普通の人は、相手を、髪型や使っている私物、声のトーンなどで判断したりはしないだろう。顔を見ればすぐに、相手が誰なのかがわかるはずだ。しかし和也にはそれができない。
和也は地誌的失認だけでなく、相貌失認も抱えている。これも同じ事故によって後天的に発症したものだ。人の顔を覚えたり、認識したりすることができなくなった。相貌失認を持つ人にとって、顔は人を識別するための決定的な手がかりにはならない。たとえ家族や友人であっても、声や髪型、服装といった顔以外の特徴を頼りに認識するしかない。しかし、それらが少しでも変われば、相手を見分けることが難しくなってしまう。和也にとって、人の顔は単なるパーツの集まりにすぎず、それを認識するのは、他の人が思うほど簡単なことではないのだ。

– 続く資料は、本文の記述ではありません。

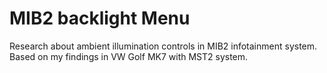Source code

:# MIB2 backlight Menu
Research about ambient illumination controls in MIB2 infotainment system.
Based on my findings in VW Golf MK7 with MST2 system.
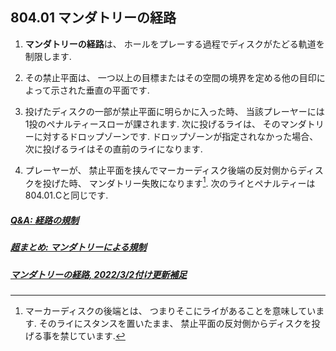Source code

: ## 804.01 マンダトリーの経路

1. **マンダトリーの経路**は、
ホールをプレーする過程でディスクがたどる軌道を制限します.

1. その禁止平面は、
一つ以上の目標またはその空間の境界を定める他の目印によって示された垂直の平面です.

1. 投げたディスクの一部が禁止平面に明らかに入った時、
当該プレーヤーには1投のペナルティースローが課されます.
次に投げるライは、
そのマンダトリーに対するドロップゾーンです.
ドロップゾーンが指定されなかった場合、
次に投げるライはその直前のライになります.

1. プレーヤーが、
禁止平面を挟んでマーカーディスク後端の反対側からディスクを投げた時、
マンダトリー失敗になります[^80401.1].
次のライとペナルティーは804.01.Cと同じです.

##### [Q&A: 経路の規制](qa-man)
##### [超まとめ: マンダトリーによる規制](mandatory)
##### [マンダトリーの経路, 2022/3/2付け更新補足](https://docs.google.com/presentation/d/e/2PACX-1vSiGej3PzUmYvI-gD5ylHzCo_ixT3W7UpntrLrqsZIOx-D4vW0lrYNmKDUuzqFqYXMyM4t_2wPDdwjV/pub?start=false&loop=false&delayms=3000)

[^80401.1]: マーカーディスクの後端とは、
つまりそこにライがあることを意味しています.
そのライにスタンスを置いたまま、
禁止平面の反対側からディスクを投げる事を禁じています.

始業のチャイムが鳴り、担任の女性の先生が教室に入ってきた。生徒たちがちらほらと席に着く。
この朝の時間はかなり重要だ。自分の席の周りの生徒はもちろん、視界に入る生徒全員のその日の特徴を、メモ帳に記録していく。クラスの座席表は既に丸暗記済みだ。

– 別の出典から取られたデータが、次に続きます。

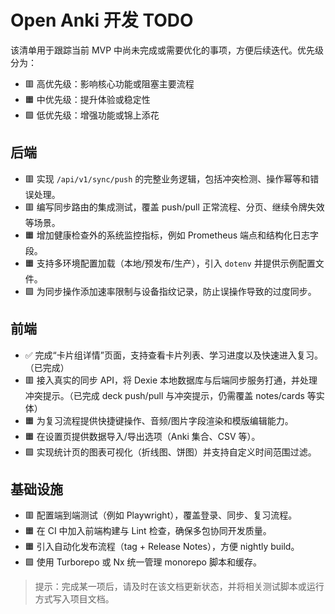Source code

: # Open Anki 开发 TODO

该清单用于跟踪当前 MVP 中尚未完成或需要优化的事项，方便后续迭代。优先级分为：
- 🟥 高优先级：影响核心功能或阻塞主要流程
- 🟧 中优先级：提升体验或稳定性
- 🟩 低优先级：增强功能或锦上添花

## 后端
- 🟥 实现 `/api/v1/sync/push` 的完整业务逻辑，包括冲突检测、操作幂等和错误处理。
- 🟥 编写同步路由的集成测试，覆盖 push/pull 正常流程、分页、继续令牌失效等场景。
- 🟧 增加健康检查外的系统监控指标，例如 Prometheus 端点和结构化日志字段。
- 🟧 支持多环境配置加载（本地/预发布/生产），引入 `dotenv` 并提供示例配置文件。
- 🟩 为同步操作添加速率限制与设备指纹记录，防止误操作导致的过度同步。

## 前端
- ✅ 完成“卡片组详情”页面，支持查看卡片列表、学习进度以及快速进入复习。（已完成）
- 🟥 接入真实的同步 API，将 Dexie 本地数据库与后端同步服务打通，并处理冲突提示。（已完成 deck push/pull 与冲突提示，仍需覆盖 notes/cards 等实体）
- 🟧 为复习流程提供快捷键操作、音频/图片字段渲染和模版编辑能力。
- 🟧 在设置页提供数据导入/导出选项（Anki 集合、CSV 等）。
- 🟩 实现统计页的图表可视化（折线图、饼图）并支持自定义时间范围过滤。

## 基础设施
- 🟥 配置端到端测试（例如 Playwright），覆盖登录、同步、复习流程。
- 🟧 在 CI 中加入前端构建与 Lint 检查，确保多包协同开发质量。
- 🟧 引入自动化发布流程（tag + Release Notes），方便 nightly build。
- 🟩 使用 Turborepo 或 Nx 统一管理 monorepo 脚本和缓存。

> 提示：完成某一项后，请及时在该文档更新状态，并将相关测试脚本或运行方式写入项目文档。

大抵の生徒は、前日と変わらない。問題は、主に髪型が変化した生徒だ。
高校という空間では、全員が同じ制服を着ている。上履きも学校指定のものだ。そのため、髪型は相手を見分ける判断材料として重要である。しかし、この学校は県内トップの進学校。つまりガリ勉率が高く、男子の髪型は正直みんな同じようなものだ。しかし逆に良い点もある。それはメガネ率が高いことだ。クラスメイトの眼鏡のフレームを見ただけで、誰のものかがだいたいわかるようになった。
ガラッ――――。
毎日の日課であるメモ作りに勤しんでいると、教室の前の扉が開いた。男子用の学生服を着た、背の高い人物が教室に入ってくる。
「え、誰だ……?あいつ……」
「髪やば……」
「てかでかくね?」
教室がざわめきだす。
しかし和也にはクラスメイトの声など聞こえていなかった。
視線は、いきなり登場したその人物の頭に釘付けとなっている。
「……金髪」
その生徒は髪の毛を金髪に染め、よくみると耳にはたくさんのピアスをつけていた。
「彼、佐々木幸介君は、今日からこの学校に通う、新しいクラスメイトです。皆さん仲良くしてあげてください。じゃあ佐々木くん、軽く自己紹介して」
担任の先生に促されて、転入生が口を開く。
「……どうも」
なんとも愛想のない挨拶だ。先生も少し困っている。
「えーと……それじゃあ、佐々木くんはあっちの窓際の空いてる席に座ってね。それじゃあ、ホームルーム始めますね」
夏休みが終わってすぐの、高校二年生の九月。和也のクラスに季節外れの転校生がやってきたのだった。